Perform authorization for log shipping across accounts

To configure a log shipping task across accounts, perform authorization on the RAM.

  • Perform authorization for log shipping across accounts

    To ship data between primary accounts, you can enter the Access Key of the primary account of the data source in the step Add LogHub Data Source. Authorization is successful if the connectivity test passes.

    For example, to ship log data under account A to a MaxCompute table of account B through the DataWorks service activated with account B, configure a data integration task with account B and enter the Access Key of the primary account of account A in the step Add LogHub Data Source. After successful configuration, account B has the permission to read all log data under account A.

  • Subaccount authorization

    If you do not want to reveal the Access Key of the primary account or need to ship the log data collected by a subaccount, configure explicit authorization for the subaccount.

    • Assign management permissions to the subaccount

      If you need to ship all log data under a primary account through a subaccount, perform the following steps for authorization and Access Key configuration.

      1. Use primary account A to assign Log Service management permissions (AliyunLogFullAccess and AliyunLogReadOnlyAccess) to subaccount A1. For details, see Grant RAM sub-accounts permissions to access Log Service.
      2. Configure a data integration task with account B, and enter the Access Key of the subaccount of the data source in the step Add LogHub Data Source.

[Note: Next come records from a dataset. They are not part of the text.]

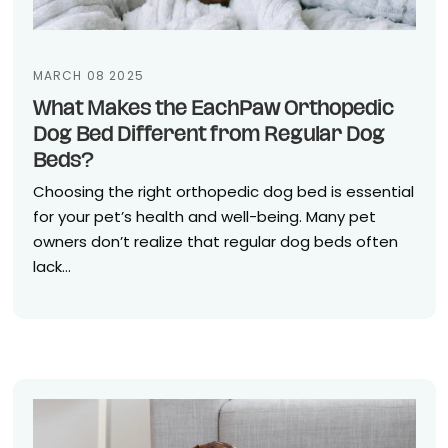
MARCH 08 2025
What Makes the EachPaw Orthopedic
Dog Bed Different from Regular Dog
Beds?
Choosing the right orthopedic dog bed is essential
for your pet’s health and well-being. Many pet
owners don’t realize that regular dog beds often
lack...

      After successful configuration, account B has the permission to read all log data under account A.

    • Assign the customization permission to the subaccount

      If you need to ship specified log data under a primary account through a subaccount, perform the following steps for authorization and Access Key configuration.

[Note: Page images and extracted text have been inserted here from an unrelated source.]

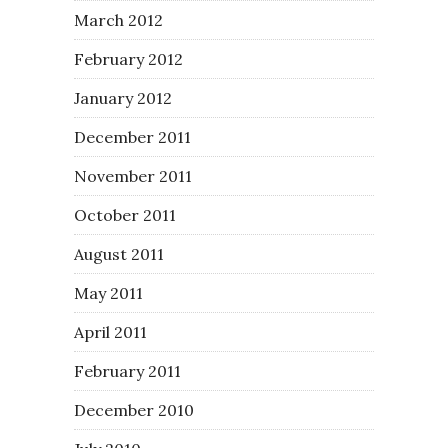
March 2012
February 2012
January 2012
December 2011
November 2011
October 2011
August 2011
May 2011
April 2011
February 2011
December 2010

      1. Configure a custom authorization policy for subaccount A1 with the primary account A. For details on related authorization operations, see Authorization - Overview and Overview.
      2. Configure a data integration task with account B, and enter the Access Key of the subaccount of the data source in the step Add LogHub Data Source.

      When the above steps are successfully completed, account B has the permission to read specified log data under account A.

      Example of custom authorization policy:

      In this way, account B can synchronize only project_name1 and project_name2 data in Log Service through subaccount A1.

      {
      "Version": "1",
      "Statement": [
      {
      "Action": [
      "log:Get*",
      "log:List*",
      "log:CreateConsumerGroup",
      "log:UpdateConsumerGroup",
      "log:DeleteConsumerGroup",
      "log:ListConsumerGroup",
      "log:ConsumerGroupUpdateCheckPoint",
      "log:ConsumerGroupHeartBeat",
      "log:GetConsumerGroupCheckPoint"
      ],
      "Resource": [
      "acs:log:*:*:project/project_name1",
      "acs:log:*:*:project/project_name1/*",
      "acs:log:*:*:project/project_name2",
      "acs:log:*:*:project/project_name2/*"
      ],
      "Effect": "Allow"
      }
      ]
      }
    Figure 10. Custom authorization policy